Last week, Haley landed the backing of Americans for Prosperity Action, the political wing of the influential and deep-pocketed fiscally conservative network founded by the billionaire Koch Brothers. AFP Action has pledged to spend tens of millions of dollars and mobilize its formidable grassroots operation to boost Haley and help push the Republican Party past Trump.
Asked if the DeSantis and Haley get-out-the-vote efforts rival the Trump campaign's operation, LaCivita argued "they don’t come close."
"All we have to do is turn out our vote. That’s it," LaCivita said. "Our base is solid. The amount of extra people we have to convince is negligible."
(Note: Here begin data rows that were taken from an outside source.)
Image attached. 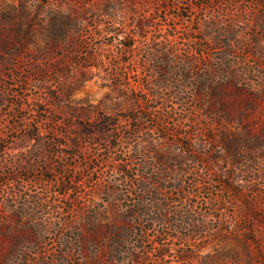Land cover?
<instances>
[{"label":"rangeland","instance_id":"1","mask_svg":"<svg viewBox=\"0 0 264 264\" xmlns=\"http://www.w3.org/2000/svg\"><path fill=\"white\" fill-rule=\"evenodd\" d=\"M0 264H264V0H0Z\"/></svg>","mask_w":264,"mask_h":264},{"label":"trees","instance_id":"2","mask_svg":"<svg viewBox=\"0 0 264 264\" xmlns=\"http://www.w3.org/2000/svg\"><path fill=\"white\" fill-rule=\"evenodd\" d=\"M154 184H158V182L152 181ZM150 188V185L145 184L142 188L144 191L143 193V198L139 199L138 203L134 204V206H138V211L137 214L141 218L145 219L147 218L148 215H150L152 212H157L161 215L165 216L164 211L166 210L165 207H162L161 204H159L155 199H153V202H146L145 200V193L148 191ZM151 192L154 194L156 190H151ZM167 251L163 252V255H166Z\"/></svg>","mask_w":264,"mask_h":264}]
</instances>
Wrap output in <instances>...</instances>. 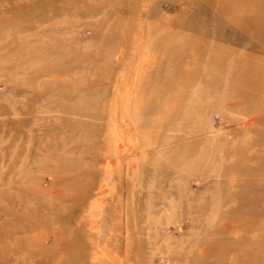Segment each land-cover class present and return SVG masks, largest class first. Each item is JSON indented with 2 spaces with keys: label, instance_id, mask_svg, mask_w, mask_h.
Listing matches in <instances>:
<instances>
[{
  "label": "rangeland",
  "instance_id": "obj_1",
  "mask_svg": "<svg viewBox=\"0 0 264 264\" xmlns=\"http://www.w3.org/2000/svg\"><path fill=\"white\" fill-rule=\"evenodd\" d=\"M260 115L264 0H0L4 179L66 174L70 155L94 187L78 194L81 241L47 264H264ZM33 172L27 185H47ZM13 198L0 264H41L9 213L41 201ZM44 229L30 235L50 248Z\"/></svg>",
  "mask_w": 264,
  "mask_h": 264
},
{
  "label": "bare ground",
  "instance_id": "obj_2",
  "mask_svg": "<svg viewBox=\"0 0 264 264\" xmlns=\"http://www.w3.org/2000/svg\"><path fill=\"white\" fill-rule=\"evenodd\" d=\"M238 5L239 4H230L228 8L236 9ZM221 9L224 10L225 8H221ZM251 91L253 92L255 90L252 89ZM251 91L248 92L249 93L248 96L252 94ZM258 118L264 119V116L260 115L258 116ZM27 155L28 156L26 157V161L28 162V160L32 158V155L29 154ZM34 157L35 156L33 155V158ZM69 158H71L70 155H68L67 157L64 156V158H62L66 160L67 163L71 164V166L67 168L68 173L66 174H62V172L66 169L63 168L61 169L59 166H51V167L49 166L43 169L32 170V166L30 165L29 167L19 168L17 171L18 177H15L14 175L16 173H11L13 172L11 170L10 176L4 179L3 177L4 176L3 174L5 173L4 168L3 169L0 168V197L2 198L8 197L9 200L15 201L14 199L16 198L13 197L36 195L40 199L39 201H41V203L38 206H35L33 209L27 210L26 212L23 213H15L12 211L9 212L11 213L12 217L14 216L13 218H15V224L21 223L20 228L22 229L23 234L20 235V238L18 239L19 243H23V244L27 242L32 243L33 244L31 245L32 250H30V252L31 253L41 252L43 254L42 259H44V261L41 264L49 263L50 261L49 256L53 255L54 253L53 251L55 250L58 251L54 255V257L60 254L62 251L73 250L75 246L79 244L83 236L81 228L77 227L76 224L77 222L73 223L74 215L77 214L75 208H78V206L80 205L79 202L82 201V199L79 198L78 194L81 193L80 196L85 200H87L89 199L88 197L90 195H93L94 187L91 185V183H89L88 185H83L84 183L81 182L82 180L81 174L85 175L83 169L79 168L80 164L74 163ZM213 164L214 163H212L211 166H215ZM33 171L35 172L38 171L39 173L46 172V174H48L49 177V180L46 183L47 185L42 184L43 177L42 178L40 177L39 180L40 184L36 186L33 185V187L27 185L26 184L27 180L32 179L34 176ZM63 182L72 185H78V183H81L82 188H79V191L75 192L74 196L70 194L64 195L59 193L60 186L63 184ZM14 190L16 191L15 195L13 194ZM59 197L62 198L65 197L70 200H73L74 204H71L67 208L62 209L60 208L59 203H57V199H59V202L61 203L63 202V200H61ZM21 200L22 198H20V201ZM26 204L24 203V206ZM9 221L12 220L9 219L8 222ZM51 223H54L56 228H52V229L48 228ZM81 226L83 225L81 224ZM34 228H41L42 230L46 228V230L44 229V231H46L45 235L42 238L44 239V241L51 238L55 244L49 248L43 243V240H38L39 237L32 238V236L30 235V231L34 230ZM90 228H92V225L90 226ZM60 232H62L61 234L62 236L58 237L57 233ZM84 240L85 239L82 240L83 243L85 242ZM87 252H88V248L86 247L81 253H87ZM77 256L79 255L73 252L70 253L69 258H71L72 261H76V260L79 261L81 259V255L80 258H78ZM53 260L56 261V258Z\"/></svg>",
  "mask_w": 264,
  "mask_h": 264
}]
</instances>
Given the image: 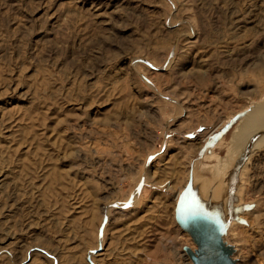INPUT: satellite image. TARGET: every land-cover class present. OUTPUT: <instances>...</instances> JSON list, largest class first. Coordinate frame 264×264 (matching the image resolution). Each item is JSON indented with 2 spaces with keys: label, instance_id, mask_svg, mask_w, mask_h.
Here are the masks:
<instances>
[{
  "label": "rangeland",
  "instance_id": "1",
  "mask_svg": "<svg viewBox=\"0 0 264 264\" xmlns=\"http://www.w3.org/2000/svg\"><path fill=\"white\" fill-rule=\"evenodd\" d=\"M212 173L264 264V0H0V264H192Z\"/></svg>",
  "mask_w": 264,
  "mask_h": 264
},
{
  "label": "water",
  "instance_id": "2",
  "mask_svg": "<svg viewBox=\"0 0 264 264\" xmlns=\"http://www.w3.org/2000/svg\"><path fill=\"white\" fill-rule=\"evenodd\" d=\"M258 137L259 134L244 148L234 174H237L245 163L250 154L251 147ZM189 205L188 200H184L183 206L179 208L176 215V222L181 230L190 237L192 244L195 246L193 251L186 249L191 263L236 264L232 258L234 251L232 246L226 244L223 240V235L230 222L220 224L213 218L199 212V210L191 212ZM243 208L249 209V207H241V209ZM229 218L231 220L232 217L229 216Z\"/></svg>",
  "mask_w": 264,
  "mask_h": 264
},
{
  "label": "bare ground",
  "instance_id": "3",
  "mask_svg": "<svg viewBox=\"0 0 264 264\" xmlns=\"http://www.w3.org/2000/svg\"><path fill=\"white\" fill-rule=\"evenodd\" d=\"M202 172H198V173L192 172V174H193L192 181H198L200 179L199 177L201 176ZM205 175H207V174H205ZM207 176H209V175H207ZM212 177H214L216 179V184H213V185L210 186V184L213 181H210V180L206 181L205 180V183L203 184L202 189H201V192L203 194V197H202L203 198V200H202L203 202H201L198 199H194V200H198L200 202V207H199V209H197L196 206L193 204L194 200H192L190 202V205H189L190 211L191 212H195L196 210H199V212L206 214L207 216L213 218L217 222H224L229 217L228 216V211H227L228 209H227L226 204H227V197H228V202H229V200L231 198L230 194H231L233 181H232V185H230V190H229V193H228L229 195L226 194V195H221L220 196V183H221L220 182V178L218 179V176H216L214 173H212V176L210 178H212ZM228 177H229V175H228ZM229 184H230V182H229Z\"/></svg>",
  "mask_w": 264,
  "mask_h": 264
},
{
  "label": "snow or ice",
  "instance_id": "4",
  "mask_svg": "<svg viewBox=\"0 0 264 264\" xmlns=\"http://www.w3.org/2000/svg\"><path fill=\"white\" fill-rule=\"evenodd\" d=\"M183 195H184V194H182V198H181V201H180V204H181V205H183V203H184ZM193 204L196 206L197 209H199V207H200V202H199L198 200H194V201H193ZM125 206H126V205H125ZM178 211H179V209H178Z\"/></svg>",
  "mask_w": 264,
  "mask_h": 264
}]
</instances>
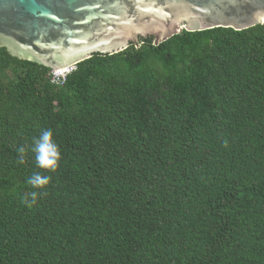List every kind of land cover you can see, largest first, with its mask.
<instances>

Pointing to DeSantis and Haley, he said they "have to convince people to vote for them, vote against us, and then they have to turn them out… that’s not easy."
Trump made history earlier this year as the first former or current president to be indicted for a crime, but his four indictments — including in federal court in Washington, D.C., and in Fulton County court in Georgia on charges he tried to overturn his 2020 presidential election loss — have only fueled his support among Republican voters.
But Trump's campaign says it's not taking anything for granted.
Looking ahead to the final stretch leading up to the caucuses, LaCivita said "our only concern is complacency."